Myth 1: Austerity will give ‘jobs and growth’

From New Internationalist Easier English Wiki
Jump to navigation Jump to search

Myth 1: Austerity will give ‘jobs and growth’


Copyright Belle Mellor

Austerity is not the answer to our economic problems. It is not the answer to the crazy financial system and the recession the private banks caused when they took so many risks. The banks took crazy risks but they receive a lot of public money. And the public must suffer from the austerity policies of the government.

Conservative politicians say that times are difficult so we must make difficult decisions. They say austerity is difficult but we must suffer it to help the economy. They say businesses will like this and with tax breaks this will help them to invest more and create jobs. But it is not true. And we have not seen the results that we want. Economist Paul Krugman writes that since 2010 every country that introduced austerity has seen its economy suffer.

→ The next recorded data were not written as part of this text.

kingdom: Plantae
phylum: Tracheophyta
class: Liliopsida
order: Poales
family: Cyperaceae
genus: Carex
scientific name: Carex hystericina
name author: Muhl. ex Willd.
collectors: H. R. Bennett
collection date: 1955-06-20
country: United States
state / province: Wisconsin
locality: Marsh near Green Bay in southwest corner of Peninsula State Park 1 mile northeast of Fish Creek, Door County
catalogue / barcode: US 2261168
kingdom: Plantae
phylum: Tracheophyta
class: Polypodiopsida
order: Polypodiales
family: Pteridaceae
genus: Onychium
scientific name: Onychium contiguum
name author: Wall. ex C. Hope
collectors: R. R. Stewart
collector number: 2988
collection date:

The reason is clear. In a weak economy with more job insecurity and worse social welfare, people will want to keep their money and not spend it. The super-rich also do not want to invest their money productively. They prefer to build their portfolios and the result is very high house prices. If the government really wants to bring back confidence, then it needs to spend, not cut. It needs to create jobs in the public sector, and offer the security of a more social state. If there are deficits, it’s not the big problem we expect, because interest rates are so low and the money borrowed can be used productively.

Even the IMF has said that austerity has a negative effect on growth. For example, look at Greece and Spain. They have strong austerity policies which their people disagree with. Over 50 per cent of young people cannot find a job. This is a clear example that austerity has a negative effect.

US leaders are now openly disagreeing with austerity. Earlier in 2015 economists like Bloomberg said we must increase public spending and give more jobs to help the economy.

In Britain the Conservatives say again and again that their austerity policies are doing well. But Cambridge economist Ha-Joon Chang has a different idea. He writes that the government says national income is higher. But real incomes have fallen by 10 per cent since 2008. The richest people increased their share of wealth. As for job creation – he finds that the number of underemployed workers, who must work fewer hours because there are not enough jobs, has increased 400%. Self-employment, too, has increased because there are no other jobs. The Institute for Fiscal Studies believes that by 2020, 800,000 more British children – one in four - will be living in poverty.

Joseph Stiglitz is a Nobel-prize winning economist. It is no surprise that he thinks the austerity plans in 2012 were 100% negative. But there is another problem – austerity policies have little to do with good government, they are completely ideological. Transnational Institute is an alternative policy group. It said at the start of 2013: ‘Business and political leaders are not learning from the crisis. They are using the crisis to increase neoliberalism and to take away workers’ rights and a large part of the welfare state to make sure businesses have the power.’ They are using austerity to increase privatization,

Austerity has resulted in more inequality, as governments have stopped social spending to reduce poverty and tried to help the rich and not small businesses. Big companies give more and more of their profits to top managers and shareholders. The share of the profits to the workers is less and less. And the political message is: these are difficult decisions in difficult times to reward hard workers and stop those who do not want to work. It’s not true but a large number of voters like it. These voters see it as unfair but necessary, but there is nothing to show them that it works.


(This article has been simplified so the words, text structure and quotes may have been changed).